The Cambridge Capital Controversies: a Keynesian overview
Going to (hopefully) Re-switch back to posting consistently
The rationale for most neoclassical economic theory is taught as rather intuitive, and in (probably) most undergraduate institutions, it is not challenged. The purpose of this post is to share my notes on what led me, an undergraduate student, to challenge my thinking on neoclassical capital theory. This post examines the implications of the Cambridge Capital Controversies from a post-Keynesian perspective.

(Collected data)
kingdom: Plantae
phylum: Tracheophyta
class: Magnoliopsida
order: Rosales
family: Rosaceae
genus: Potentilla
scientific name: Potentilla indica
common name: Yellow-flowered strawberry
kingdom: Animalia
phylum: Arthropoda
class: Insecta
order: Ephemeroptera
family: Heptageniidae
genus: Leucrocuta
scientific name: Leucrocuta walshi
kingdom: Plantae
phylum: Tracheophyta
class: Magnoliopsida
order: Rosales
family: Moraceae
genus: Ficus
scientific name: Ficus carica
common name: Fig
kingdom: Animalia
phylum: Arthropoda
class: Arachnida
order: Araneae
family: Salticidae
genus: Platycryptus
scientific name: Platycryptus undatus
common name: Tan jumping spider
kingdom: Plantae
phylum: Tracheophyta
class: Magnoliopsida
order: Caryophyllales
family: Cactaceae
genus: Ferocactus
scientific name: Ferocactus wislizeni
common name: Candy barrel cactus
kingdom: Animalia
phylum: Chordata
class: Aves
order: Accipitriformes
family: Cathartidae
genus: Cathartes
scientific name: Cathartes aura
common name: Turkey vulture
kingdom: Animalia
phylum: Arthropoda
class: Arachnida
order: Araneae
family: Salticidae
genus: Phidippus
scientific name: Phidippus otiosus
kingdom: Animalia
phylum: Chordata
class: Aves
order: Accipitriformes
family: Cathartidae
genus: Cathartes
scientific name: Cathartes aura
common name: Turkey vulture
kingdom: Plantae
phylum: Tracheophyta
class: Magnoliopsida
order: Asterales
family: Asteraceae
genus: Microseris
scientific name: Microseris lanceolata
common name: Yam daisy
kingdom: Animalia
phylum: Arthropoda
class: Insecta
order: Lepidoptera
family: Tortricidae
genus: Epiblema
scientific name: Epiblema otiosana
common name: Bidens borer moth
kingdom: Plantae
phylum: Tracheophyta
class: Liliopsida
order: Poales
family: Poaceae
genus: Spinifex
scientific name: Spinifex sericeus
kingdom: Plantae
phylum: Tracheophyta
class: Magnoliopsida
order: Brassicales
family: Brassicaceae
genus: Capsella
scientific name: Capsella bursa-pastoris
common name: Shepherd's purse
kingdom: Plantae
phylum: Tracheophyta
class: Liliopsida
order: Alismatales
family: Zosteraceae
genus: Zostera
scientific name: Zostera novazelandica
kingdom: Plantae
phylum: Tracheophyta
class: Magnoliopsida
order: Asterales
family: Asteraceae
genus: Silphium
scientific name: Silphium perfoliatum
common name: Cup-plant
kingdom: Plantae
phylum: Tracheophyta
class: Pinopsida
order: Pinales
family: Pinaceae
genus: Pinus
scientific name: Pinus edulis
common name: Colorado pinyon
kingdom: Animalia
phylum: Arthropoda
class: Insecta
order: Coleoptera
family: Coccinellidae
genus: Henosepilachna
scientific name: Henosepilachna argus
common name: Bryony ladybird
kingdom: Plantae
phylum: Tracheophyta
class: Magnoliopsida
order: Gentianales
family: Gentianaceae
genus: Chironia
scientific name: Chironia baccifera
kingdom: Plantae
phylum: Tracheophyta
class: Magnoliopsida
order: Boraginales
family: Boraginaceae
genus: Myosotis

HOW TO COMPLETE THIS TASK: Print everything from "The Cambridge Capital Controversies: a" down to "a post-Keynesian perspective." in the post on the Cambridge Capital Controversies above.

WRITTEN RESPONSE:
The Cambridge Capital Controversies: a Keynesian overview
Going to (hopefully) Re-switch back to posting consistently
The rationale for most neoclassical economic theory is taught as rather intuitive, and in (probably) most undergraduate institutions, it is not challenged. The purpose of this post is to share my notes on what led me, an undergraduate student, to challenge my thinking on neoclassical capital theory. This post examines the implications of the Cambridge Capital Controversies from a post-Keynesian perspective.